> Extrait du texte:
# de race noire



## giuseppegg

Bonsoir, je me débrouille assez mal avec des nuances qui portent sur des questions idéologiques subtiles...
Dans le roman que je traduis je tombe sur une scène dans laquelle le héros, fugitif, innocent, poursuivi par la police pour un crime qu'il n'a pas
 commis, 

une "fausse blonde sèche etc." 
"s'est affichée à l'écran pour dire bonsoir à toute la France et enchaîner (...) : « Un crime crapuleux a été commis etc.La victime ... a été projetée du cinquième étage d’un immeuble par *deux individus de **race noire* qui ont aussitôt pris la fuite dans le métro. 
... Ce crime ravive la question de l’immigration en France et semble diviser la classe politique… »"

Voilà. L'équivalent italien de "race noire" serait, sonnerait très très offensant, surtout si l'on imagine l'expression sur les levres d'un journaliste. Et donc:
est-ce que l'auteur ici veut obtenir un effet (faire figurer l'émission comme raciste; faire figurer comme raciste la blonde qui parle?); ou bien est-il normal, je veux dire:
une expressione neutre... Qu'en pensez vous?
Je cherche partout, et je tombe sur des liens (articles de presse en ligne) peu fiables; articles qui relatent des faits divers, mais finalement il y en a très peu, et
le ton est un peu neutre, donc je n'arrive pas à mieux comprendre.
J'ai été un peu long, je vous prie de m'excuser. Mille merci ggg


----------



## kabukki

"individus de race noire" n'est pas offensant en Français, on pourrait aussi bien dire "deux individus Noirs" , "ayant une couleur de peau noire"
Spontanément je dirais "deux individus Noirs"


----------



## giuseppegg

ah, d'accord, merci donc, merci beaucoup. G (ps.: en italien l'équivalent sonne très bizarre, très).


----------



## Comtois

C'est très délicat.
A priori, _de race noire_ est une simple information objective, dont l'évocation se justifie ici par le fait qu'elle a un retentissement politique, dont il est naturel que la journaliste parle. On peut très bien en français dire de quelqu'un qu'il est de race noire sans que cela ait rien d'insultant, ni même de péjoratif : l'expression peut être tout à fait neutre.
La difficulté est qu'elle peut aussi ne pas l'être, ou n'être pas reçue comme telle : de nos jours, tout ce qui touche aux question de race est un sujet sensible, au moins quand il est abordé publiquement. Ici, il est clair que cette information pose un problème politique qui touche à l'origine ethnique de ces individus. Racisme, xénophobie ou nationalisme s'en mêlent, si bien qu'on est amené à prendre des précautions oratoires qui frisent parfois le ridicule pour en parler, sous peine de voir vous tomber dessus une police de la pensée toujours très réactive. La journaliste qui ne pensait pas à mal peut avoir des ennuis, alors que dans une conversation privée l'expression ne ferait que rarement problème.

> Données:
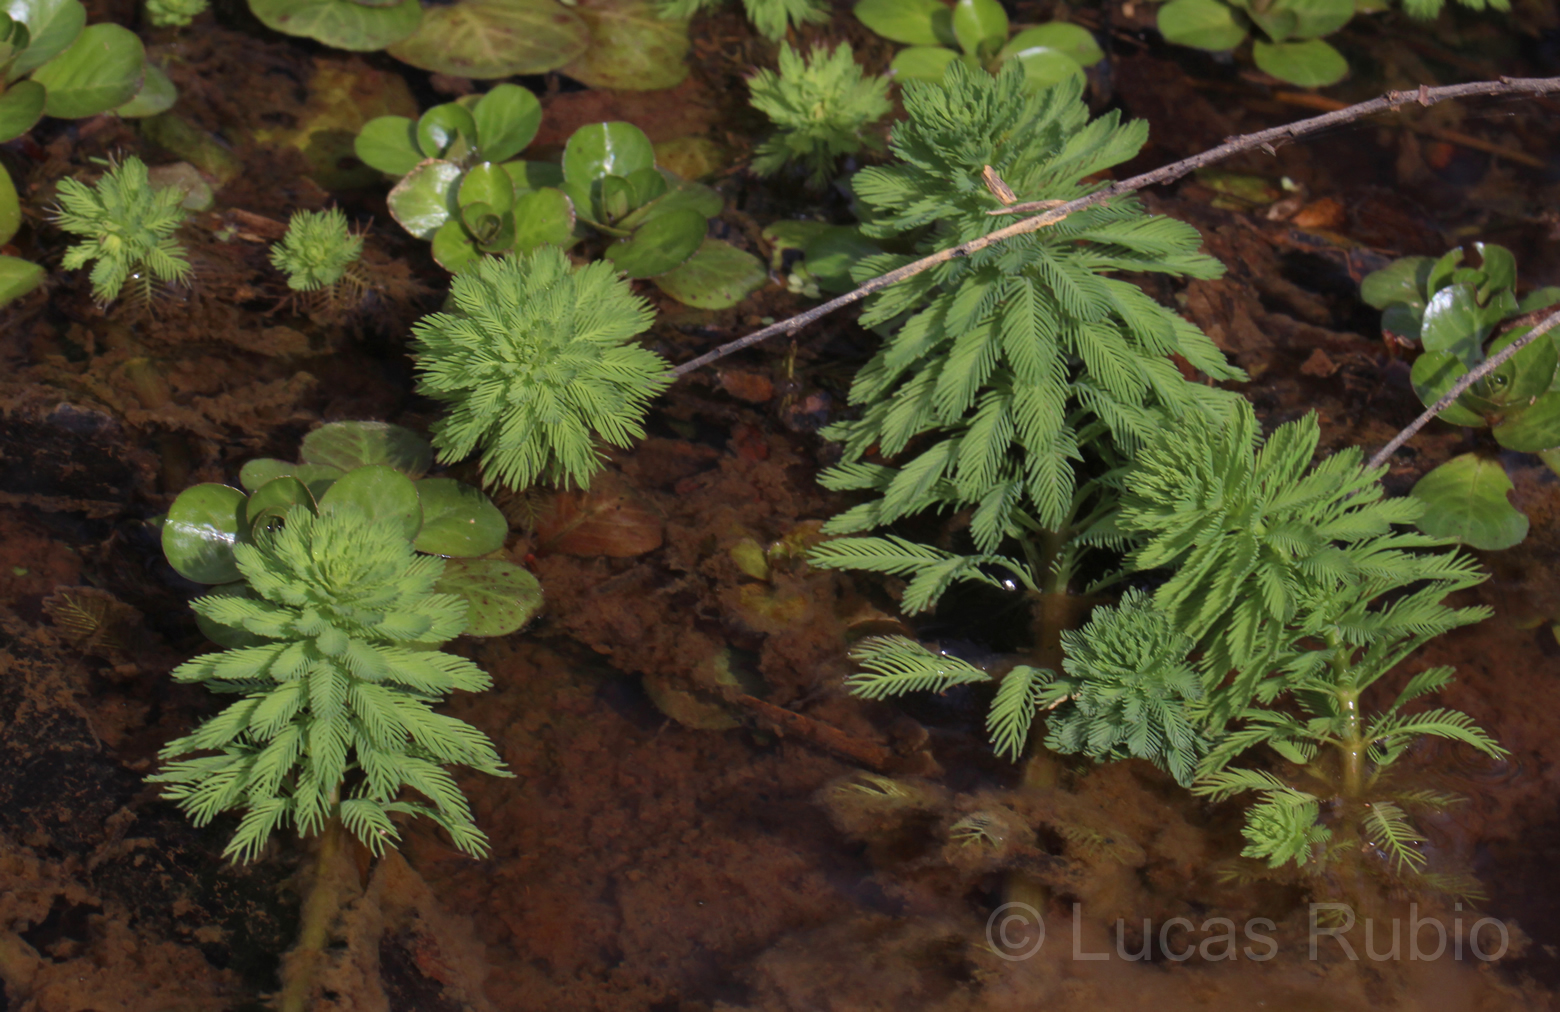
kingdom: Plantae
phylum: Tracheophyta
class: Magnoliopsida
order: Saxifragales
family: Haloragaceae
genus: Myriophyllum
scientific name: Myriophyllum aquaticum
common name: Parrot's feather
---
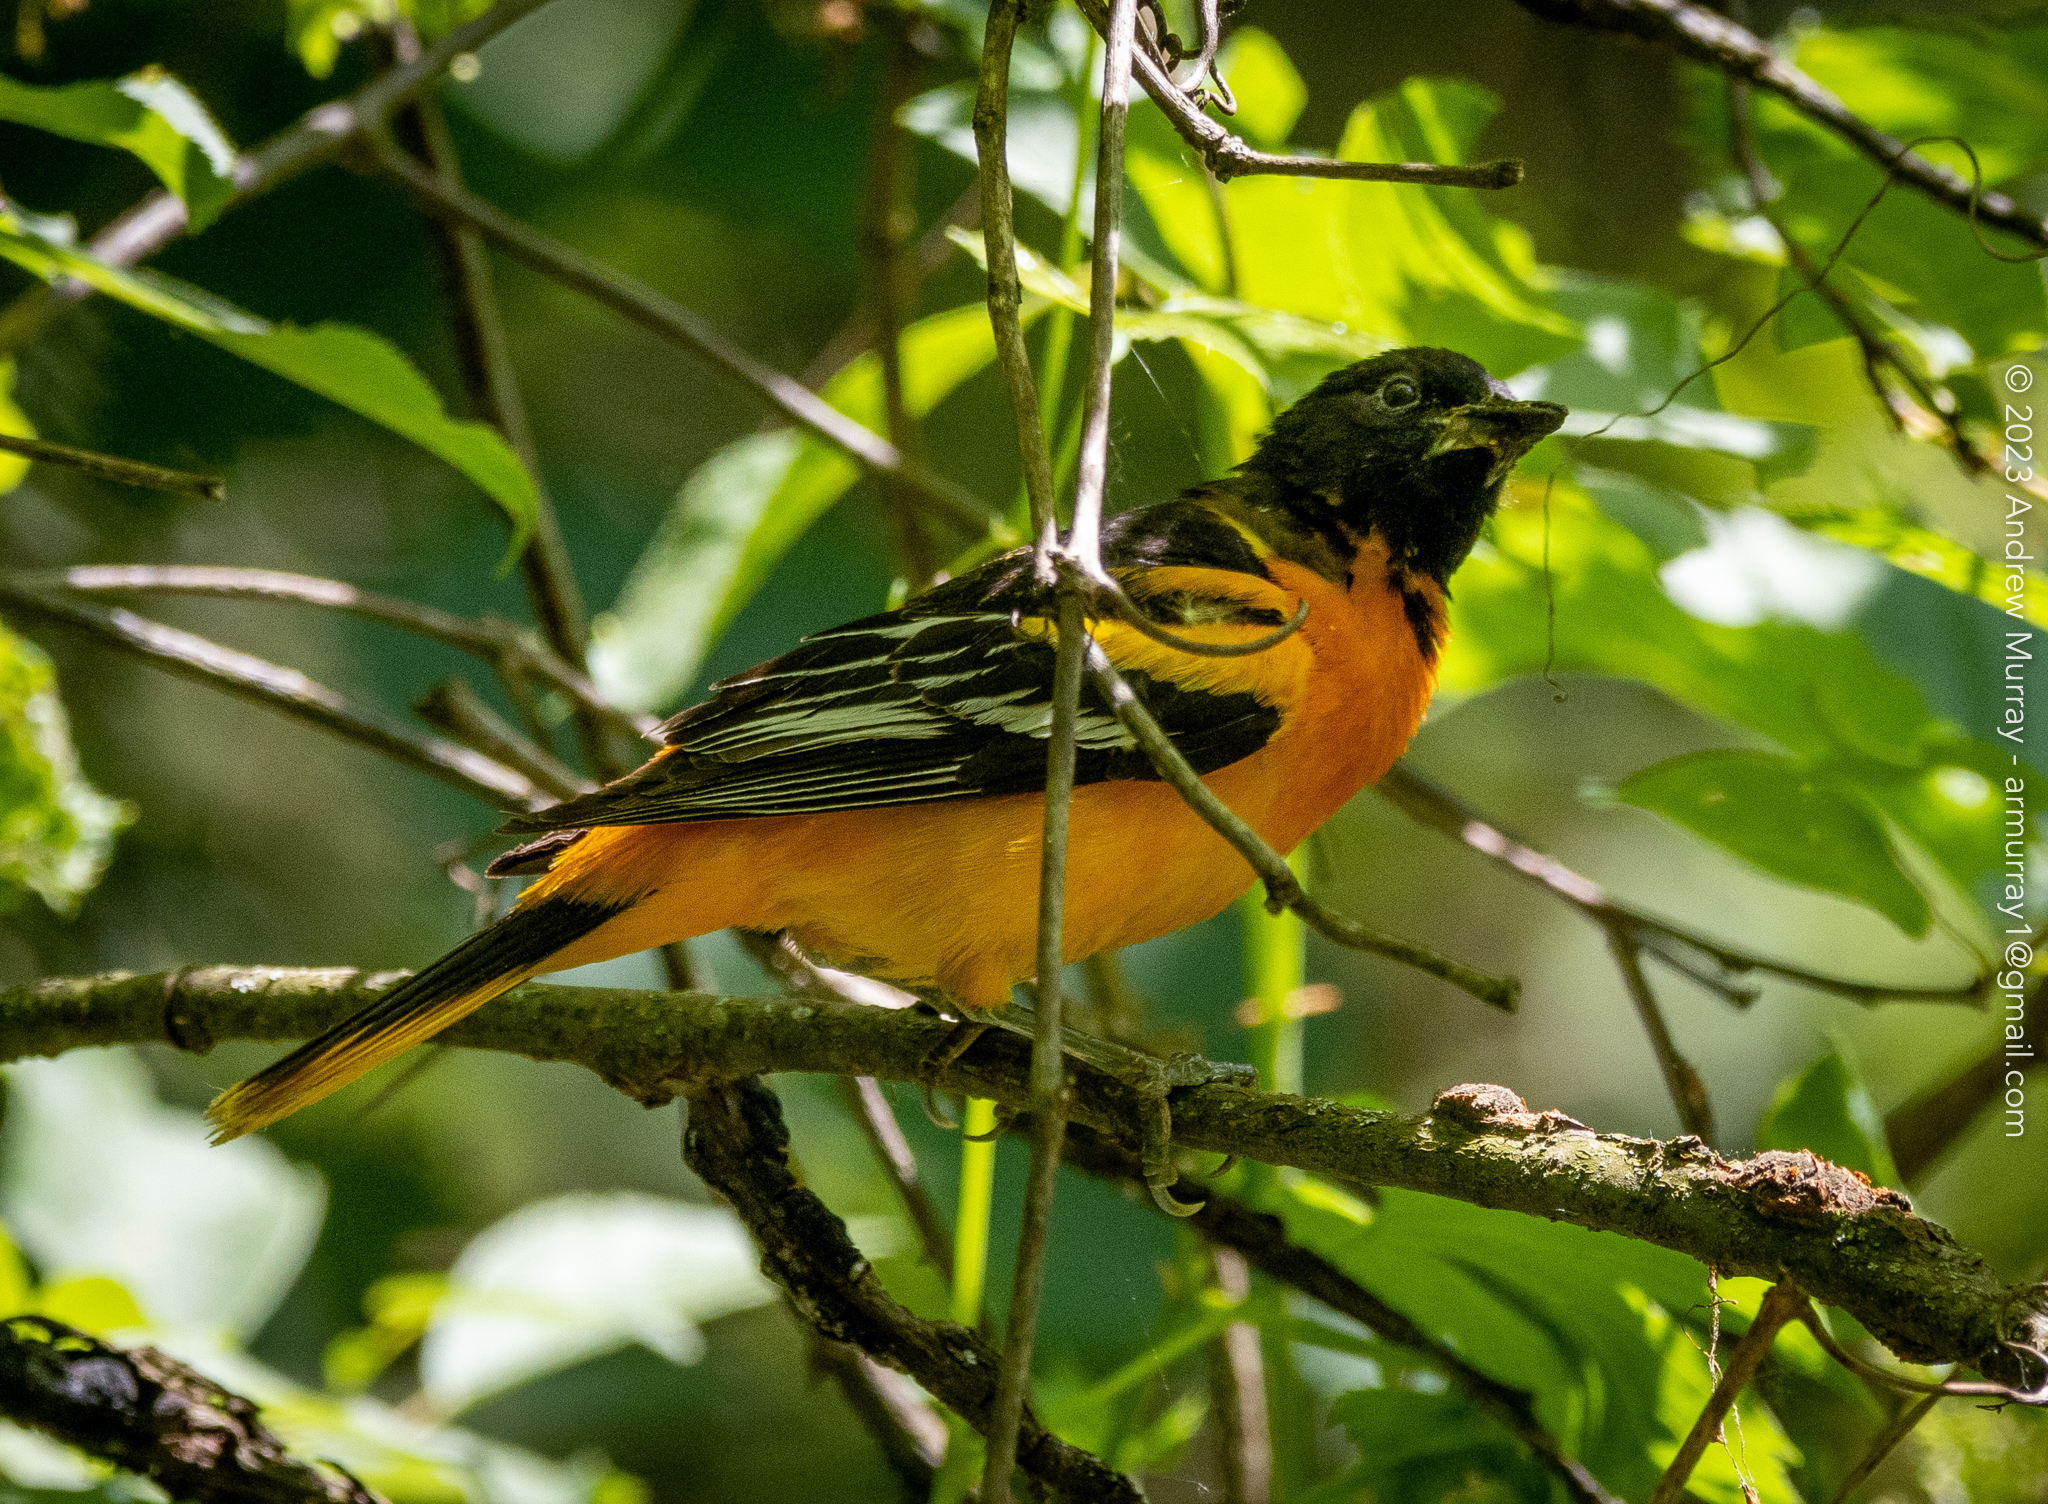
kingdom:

> Votre objectif: D'après Comtois, dans la discussion sur l'expression « de race noire », dans quel cadre cette expression ne poserait-elle que rarement problème ?

> Solution complète: Dans une conversation privée.